We walked back outside to the entrance of the market so we could get a good view of the train itself approaching. Five minutes before the train was due we started to get worried, people were stood in the middle of the tracks taking selfies or just generally standing around without a care in the world. It wasn’t until the train horns started and could be heard in the distance that a Thai person had to come and start moving everyone to the side and into any possible spare gap. Two minutes of horn blowing later the train arrived and was actually so much wider than I expected. This thing goes right by you, you can see right into the windows and are close enough to make eye contact with those inside the train. The market stalls each move their food and covers out of the way one by one like a domino effect as the train passes, every hour they have to do this! The train was gone without a couple of minutes so we could go back to our bus to continue the tour and visit the Floating Market.
There’s no denying the Floating Market is definitely something to experience if you’re in Thailand. The long boats and thai ladies selling fruit and vegetables with their big wooden hats looks really good in photos but the actual experience was completely underwhelming unfortunately. We got into our boat (carefully- they are extremely wobbly and we saw a poor old Thai couple fall in so were not willing to repeat that) with two other girls from the minibus and headed down the canal. Within a minute we stopped at a sellers boat who was picking up the most random items and shoving them into our faces. “Spices! Colours! Mini Buddha!” We all politely said no and our boat carried on its way. Unfortunately, each seller we went to was selling the exact same stuff. It was like deja vu over and over again as we got offered spices, colouring pens and mini Buddha ornaments. What happened to the authentic fruit and veg boats and actual useful Thai souvenirs like Thai silk or jewellery etc. We got off the boat feeling massively disappointed, nevertheless it was an experience to cross off the list.

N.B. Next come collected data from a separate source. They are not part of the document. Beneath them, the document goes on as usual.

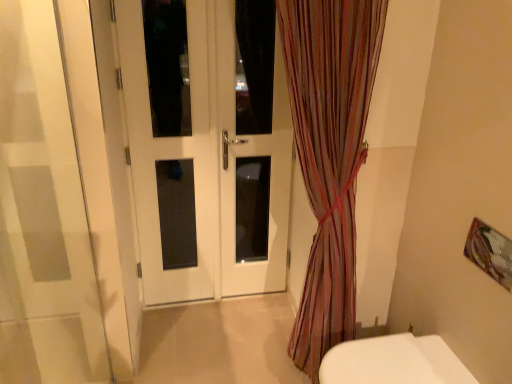
The width and height of the screenshot is (512, 384). I want to click on unoccupied area in front of white glossy door at center, so click(x=209, y=342).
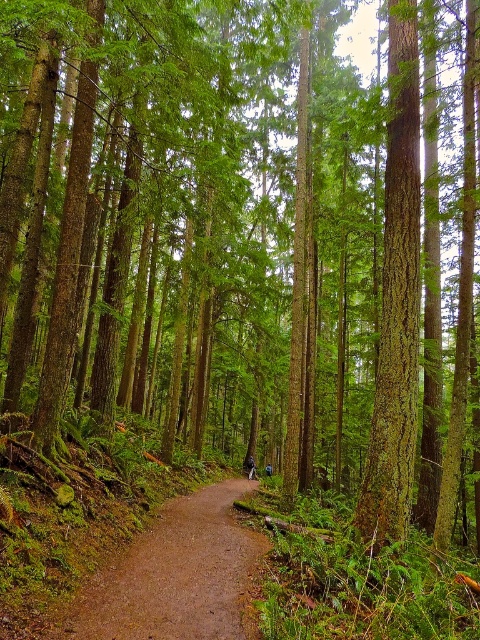
You are a hiker carrying a large backpack and need to walk along the brown dirt path at center. There is a green rough bark tree at center blocking your way. Can you pass through the area between them without needing to detour?

The brown dirt path at center is larger in size than green rough bark tree at center, so yes, you can pass through the area between them without needing to detour since the path is wider than the tree.

You are standing at the edge of the forest and want to find the brown dirt path at center. According to the coordinates provided, where should you look to locate it?

The brown dirt path at center is located at coordinates point (178,576).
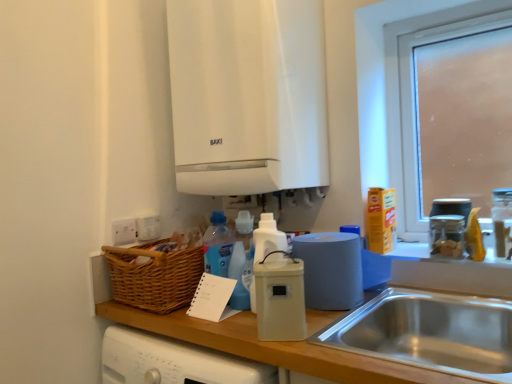
Question: Can you confirm if white plastic bottle at center, acting as the 2th bottle starting from the right, is shorter than frosted glass window at upper right?

Choices:
 (A) no
 (B) yes

Answer: (B)

Question: Can you see white plastic bottle at center, acting as the 2th bottle starting from the right, touching frosted glass window at upper right?

Choices:
 (A) no
 (B) yes

Answer: (A)

Question: Is white plastic bottle at center, acting as the 1th bottle starting from the left, outside of frosted glass window at upper right?

Choices:
 (A) no
 (B) yes

Answer: (B)

Question: Can you confirm if white plastic bottle at center, acting as the 1th bottle starting from the left, is positioned to the left of frosted glass window at upper right?

Choices:
 (A) yes
 (B) no

Answer: (A)

Question: Is white plastic bottle at center, acting as the 1th bottle starting from the left, positioned far away from frosted glass window at upper right?

Choices:
 (A) yes
 (B) no

Answer: (B)

Question: Is point (263, 215) closer or farther from the camera than point (485, 244)?

Choices:
 (A) closer
 (B) farther

Answer: (A)

Question: From a real-world perspective, is white plastic bottle at center, acting as the 1th bottle starting from the left, above or below blue matte paper towel roll at right?

Choices:
 (A) below
 (B) above

Answer: (B)

Question: Would you say white plastic bottle at center, acting as the 1th bottle starting from the left, is to the left or to the right of blue matte paper towel roll at right in the picture?

Choices:
 (A) right
 (B) left

Answer: (B)

Question: From the image's perspective, is white plastic bottle at center, acting as the 1th bottle starting from the left, located above or below blue matte paper towel roll at right?

Choices:
 (A) below
 (B) above

Answer: (B)

Question: Does point (183, 162) appear closer or farther from the camera than point (352, 238)?

Choices:
 (A) farther
 (B) closer

Answer: (A)

Question: Is white matte boiler at upper center spatially inside matte plastic roll of paper towels at center, the second kitchen appliance positioned from the front, or outside of it?

Choices:
 (A) outside
 (B) inside

Answer: (A)

Question: Would you say white matte boiler at upper center is to the left or to the right of matte plastic roll of paper towels at center, the second kitchen appliance positioned from the front, in the picture?

Choices:
 (A) right
 (B) left

Answer: (B)

Question: From a real-world perspective, relative to matte plastic roll of paper towels at center, arranged as the first kitchen appliance when viewed from the back, is white matte boiler at upper center vertically above or below?

Choices:
 (A) above
 (B) below

Answer: (A)

Question: Is point (263, 66) closer or farther from the camera than point (391, 38)?

Choices:
 (A) closer
 (B) farther

Answer: (A)

Question: Is white matte boiler at upper center taller or shorter than frosted glass window at upper right?

Choices:
 (A) short
 (B) tall

Answer: (B)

The remaining couple of days were spent chilling and making the most of our free time before working started. I’m not sure if it was the heat or something they put in the drinks at Khao San Road, but I was a complete lightweight for those five days, so most evenings became a haze of beer and overheating. Khao San’s good to ease you into moving into a new country, as it wasn’t a complete culture shock straight away, but I don’t recommend any more than 5 days there. The food’s overpriced, bland and after 5 nights of not sleeping I was actually looking forward to starting my teaching induction.